There is actually a nongovernmental organization called the Maritime Piracy Humanitarian Relief Program which is funded by the industry, the maritime industry, that works very hard with the families of those people being held hostage and goes above and beyond the call of duty in providing counseling and support to both the family and to the hostages once they’re released, because very often they require long-term after-care. Their careers and very often their health and their livelihoods have been damaged, and the humanitarian response program helps these people and their family, and they work very closely with the UN.
MODERATOR: I think that’s all that we have time for today. Thank you all for coming.
MR. RIVASSEAU: One last question, maybe?
MODERATOR: Okay. Okay, one last question.
QUESTION: [Jens Schmitz, Badische Zeitung, Germany.] Is it only pirates that are in jail, or were you able to get any of the people who actually finance it?
MS. HOPKINS: We have a couple negotiators.
MR. RIVASSEAU: We have two or three, yes. Two or three.

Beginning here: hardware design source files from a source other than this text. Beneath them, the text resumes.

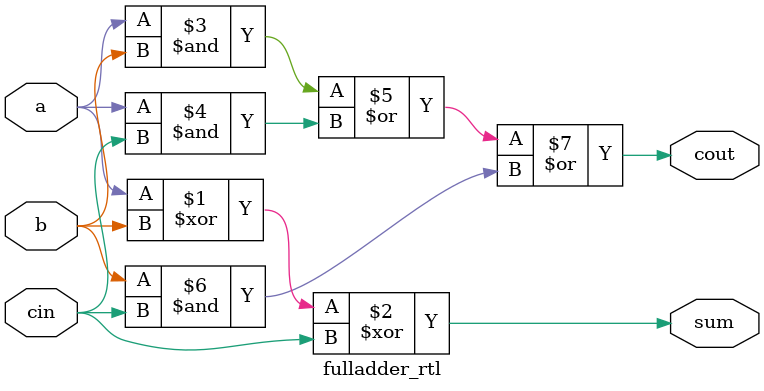
<source format=v>
module fulladder_rtl(a, b, cin, sum, cout);
    input a, b, cin;
    output sum, cout;

    assign sum = a ^ b ^ cin;
    assign cout = (a & b) | (a & cin) | (b & cin);
endmodule

// cout = (a ⊕ b) ⋅ cin + a ⋅ b = (a ⋅ b)|(a ⋅ cin)|(b ⋅ cin)
</source>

MS. HOPKINS: We know who they are, and we will get them.
MR. RIVASSEAU: We know who --
MS. HOPKINS: We will eventually get them. They can’t hide.
QUESTION: [Dmitry Kirsanov, ITAR-TASS, Russia.] Can I ask one more last question? If you squeeze the people from piracy into arms smuggling, drug trafficking, people trafficking, is it worth it? How is that a success story, then?
MS. HOPKINS: Well, the merchant seamen of the world will tell you it’s worth it. How do you weigh --
MR. RIVASSEAU: I fully agree with you. And – but not to our purpose. Our purpose is to turn them towards legal activities, because what we try to get – all these activities. We are not favoring that. We are favoring turning to legal activities, and we believe that if we are successful in tracking their financial flows, their financial networks, then you can strike not only piracy activities but also other illegal activities, because after all, it – the money follows the same networks made for piracy of other criminal activities. So we truly believe that we are here working not only for piracy but also for greater good, as we used to say.
And as European Union, but particularly the goal of our (inaudible) and our developments and development and cooperation programs to help establishing a good governance which would prevent precisely that. But we cannot substitute ourselves to a Somali authority into it. We’d have to respect the Somali sovereignty on that. So that’s why we have programs for building or rebuilding a judicial system, legal system, police system, including we finance sometimes jails, even – (laughter) – because all that normal jail which will be not in (inaudible), et cetera, et cetera. All that is needed if we want Somalia to function again as a normal state where illegal activities are normally fought against.
MS. HOPKINS: But it’s a good question.
MODERATOR: Again, thank you all for coming. This event is now concluded.